Leaving Jordan, al-Deek was reportedly denied entry to Dubai before traveling to Beirut. After his stopover in Lebanon, al-Deek went again to Peshawar. after residing in Peshawar for several months, “the Pakistani intelligence men knocked on the door of his house and asked him to check-in with the American embassy. There in its departments of evil, he was informed that the Israeli Mossad wanted to meet him.”
As often appears in the trope of jihadist stories, the book of martyrs asserts that al-Deek had a dream vision warning him that his visit to the embassy was dangerous and he was being hunted by intelligence agencies. He therefore, “packed his cases, and escaped with his faith, heading to the battlefields of those garrisoned there around Kabul.”
Fellow mujahideen in Afghanistan praised al-Deek for his intelligence, military prowess, and devotion to God. One jihadist in the book of martyrs, Uthman al-Shahri, stated that al-Deek “loved military training. He was one of the best brothers in computer science. He memorized many parts of the book of Allah. He had extensive ideas and promising prospects [and was] skillful in use of artillery.”

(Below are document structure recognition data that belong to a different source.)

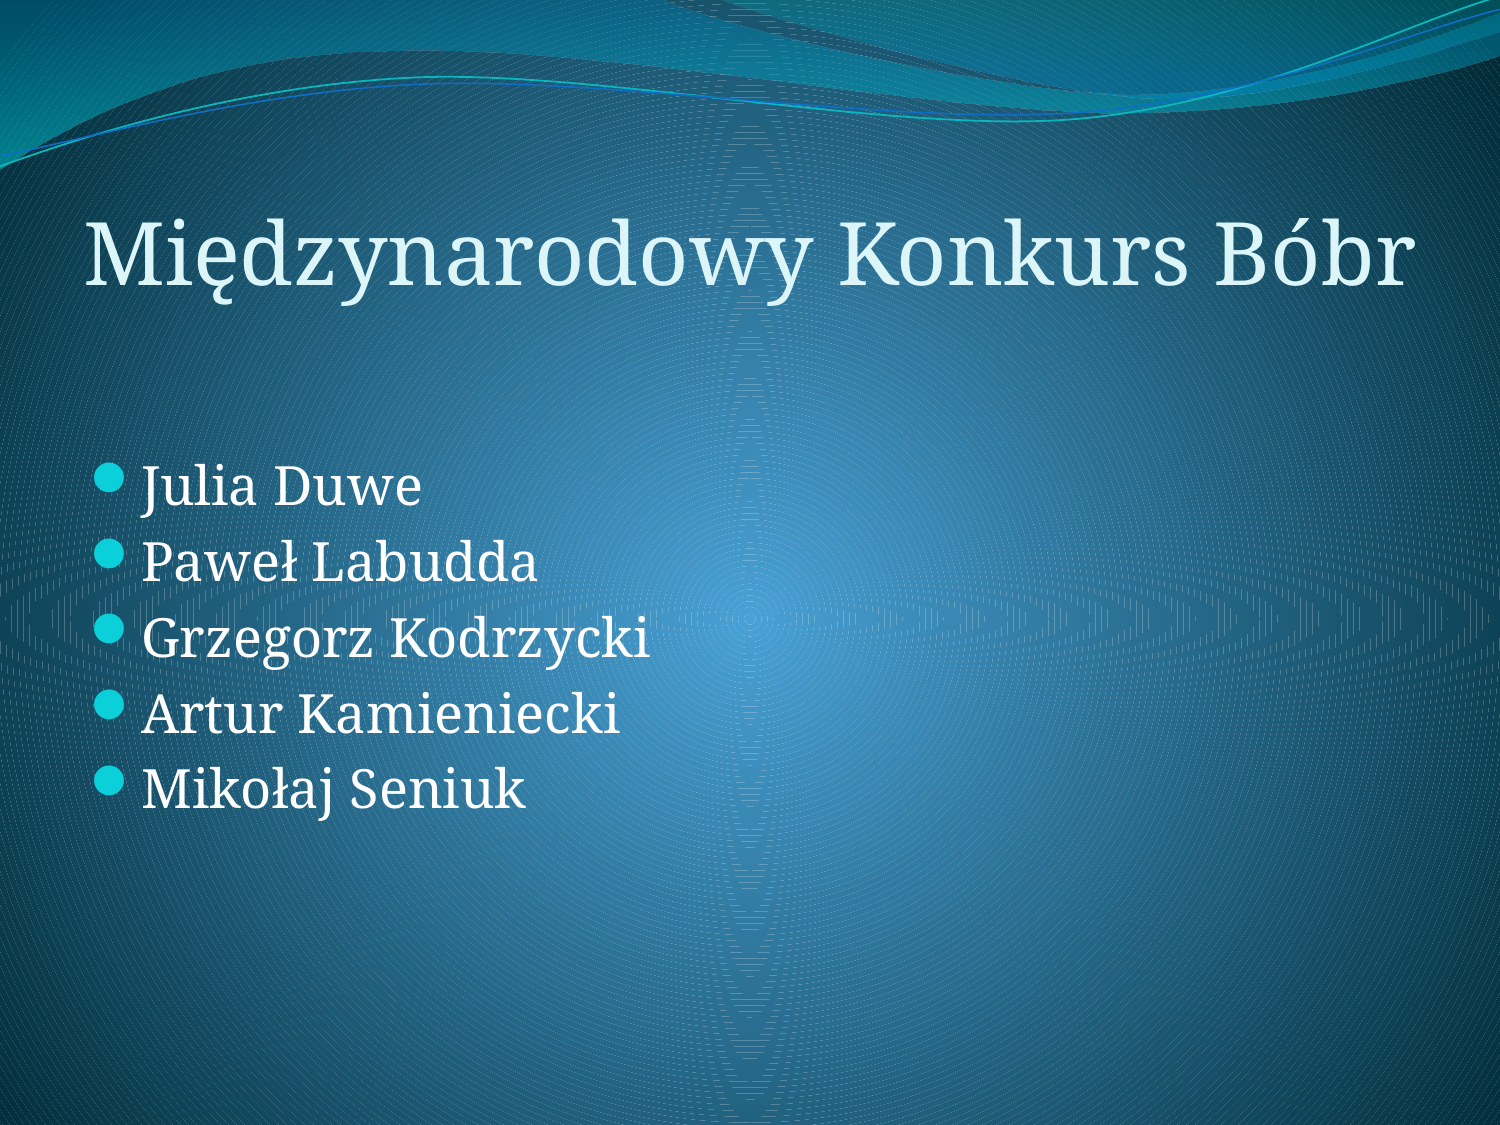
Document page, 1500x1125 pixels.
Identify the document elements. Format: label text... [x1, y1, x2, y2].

list Julia Duwe Paweł Labudda Grzegorz Kodrzycki Artur Kamieniecki Mikołaj Seniuk [75, 444, 1425, 1038]
title Międzynarodowy Konkurs Bóbr [75, 115, 1425, 303]
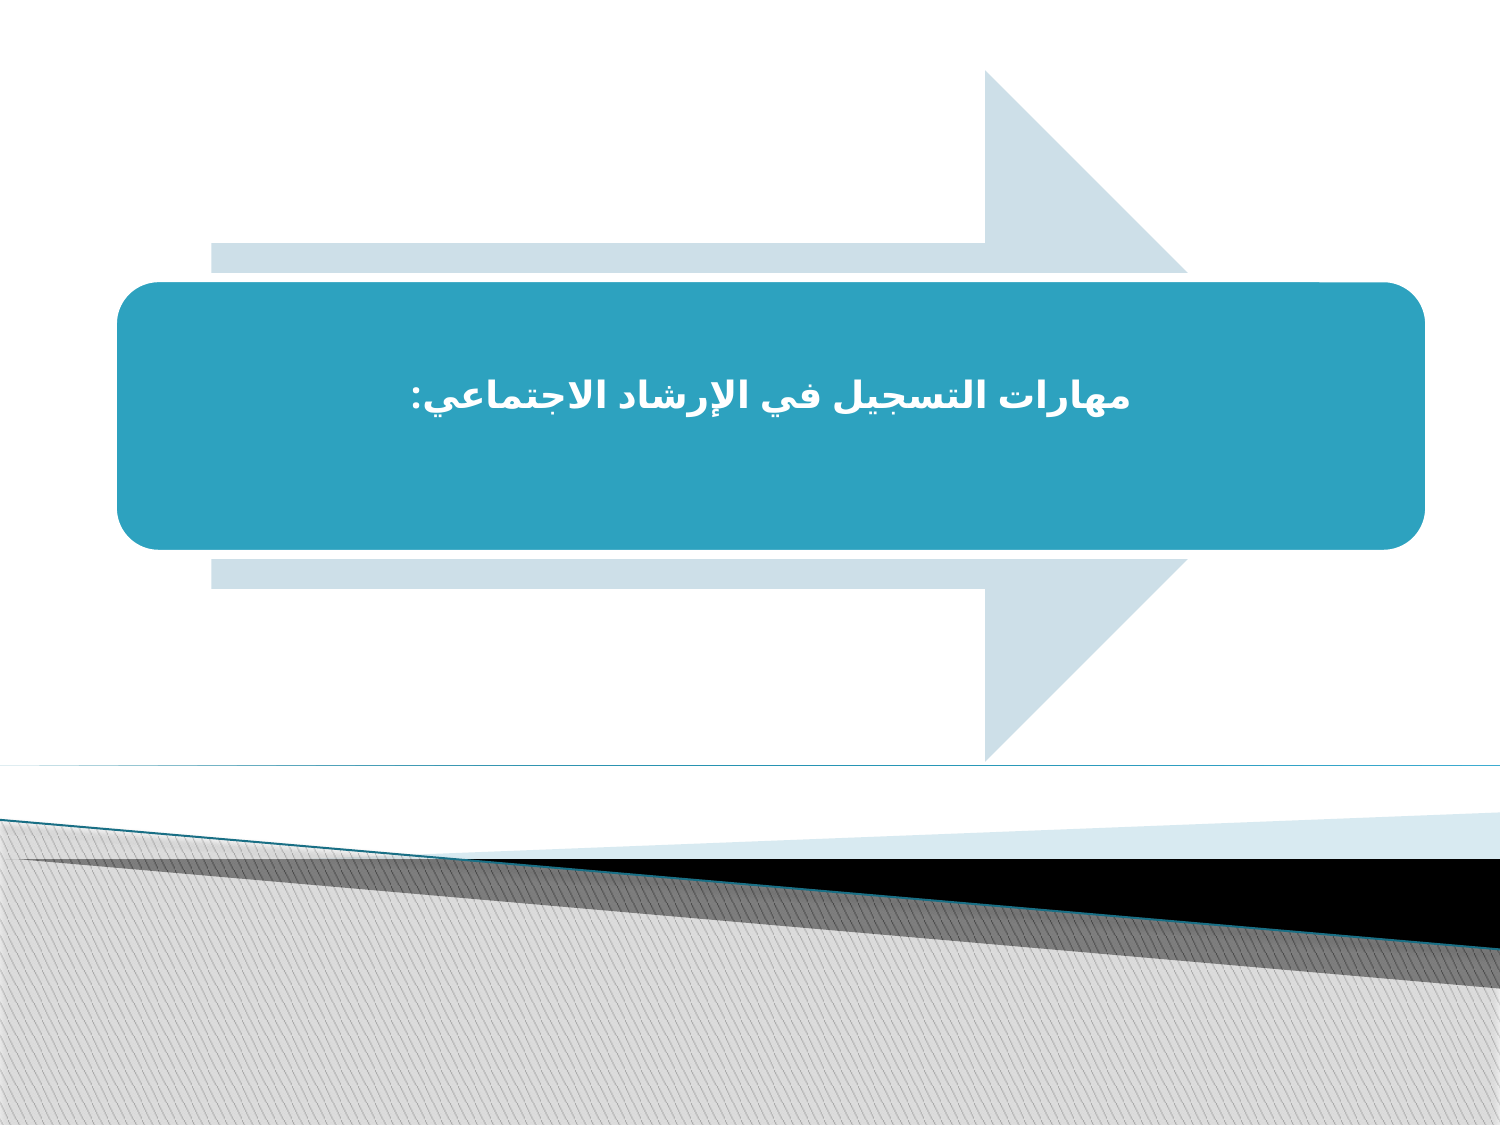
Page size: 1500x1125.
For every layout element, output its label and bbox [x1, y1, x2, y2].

picture [5, 859, 1500, 989]
text_box [112, 70, 1430, 762]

After 9/11, al-Deek remained in Kandahar and fought coalition troops. The book of martyrs recalls, “Only a few weeks after that evident conquest [9/11], the Roman armies came with their horses and knights. Their planes spread fire and terror on earth. The children of tawhid [monotheism] stood up to defend the great Islam. Our martyr [al-Deek] participated with them in that honor. He often spent lengthy nights garrisoned on the gates of Kandahar with the remaining migrant groups...Fifty days of patience and sacrifice, blood, and body parts, [and] Kandahar lost its keys.”
Following the fall of the Taliban in Kandahar, al-Deek fled to the Shah-i-Kot valley in Paktia province. “From there,” the book of martyrs states, “he continued the march of toil and sacrifice and landed in the midst of the Pashtun tribes who, with open arms, welcomed the coming of the children of the companions and the grandchildren of Muhammad.” Undiscouraged, the book notes, “the lion marched in his electric path, undeterred by difficulties. Rather, he became even more active in his preaching, inciting, and preparing.”

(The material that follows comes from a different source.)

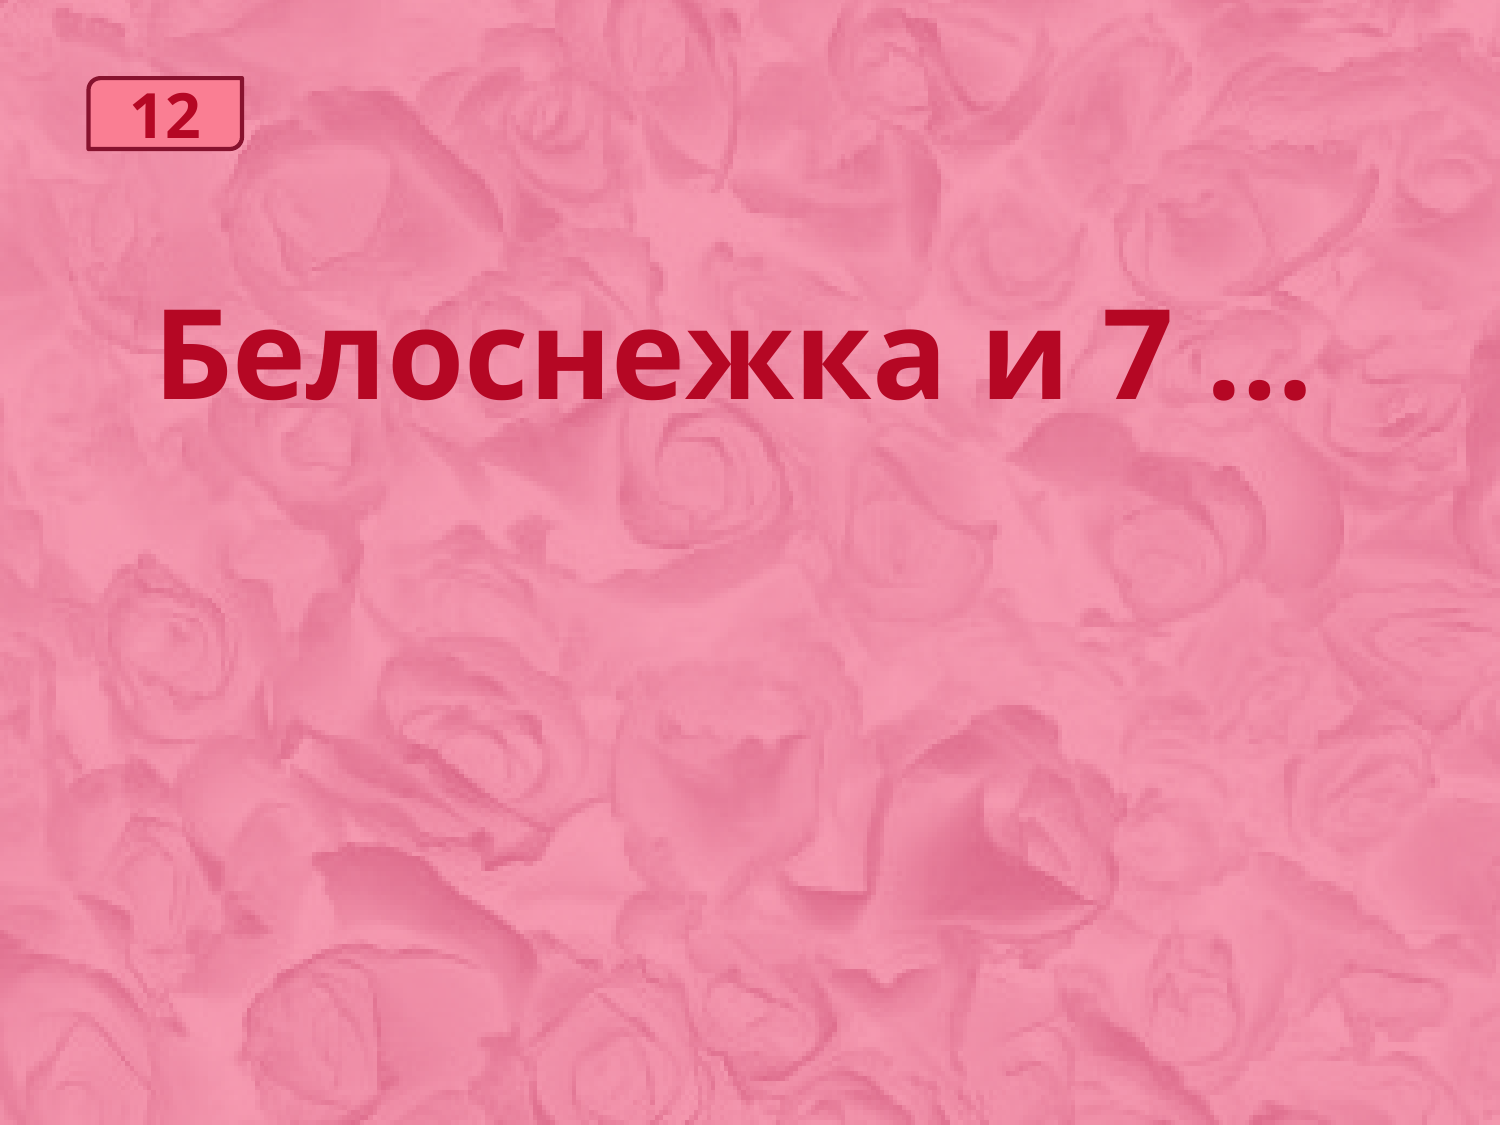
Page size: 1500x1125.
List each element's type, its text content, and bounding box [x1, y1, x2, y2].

text_box Белоснежка и 7 … [123, 267, 1376, 432]
text_box 12 [86, 76, 245, 152]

The book of martyrs asserts in hyperbolic fashion that al-Deek's intense support to the jihad became intolerable to the United States, who began the orchestration of his death through the Pakistani government. The book maintains, “The American intelligence became aware of that activity. It could only delegate its tails in Pakistan to get rid of this towering mountain.”

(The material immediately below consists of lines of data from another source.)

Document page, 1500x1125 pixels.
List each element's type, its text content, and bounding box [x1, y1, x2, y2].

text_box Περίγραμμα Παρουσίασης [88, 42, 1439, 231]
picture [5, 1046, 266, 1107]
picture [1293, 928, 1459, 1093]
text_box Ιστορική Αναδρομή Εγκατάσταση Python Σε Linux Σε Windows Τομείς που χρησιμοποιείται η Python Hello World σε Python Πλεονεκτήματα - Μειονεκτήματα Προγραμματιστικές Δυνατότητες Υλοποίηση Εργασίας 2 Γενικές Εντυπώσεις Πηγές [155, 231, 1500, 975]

In April 2005, al-Deek's wife reportedly told one of his brothers that al-Deek had been killed. No details surrounding his death have been publicly reported, save for the description of his death in the book of martyrs. The book alleges that that Pakistani intelligence recruited a “traitor agent” who was under al-Deek's command for several months. This agent invited al-Deek to lunch and “in a moment of distraction, that coward pulled [al-Deek's] weapon and fired the bullets of his malice and treason into the body of his guest.” The book laments that “there, under the ceiling of that sad house, the knight of Palestine parted. He courageously dismounted his horse after he performed his duty in this life.”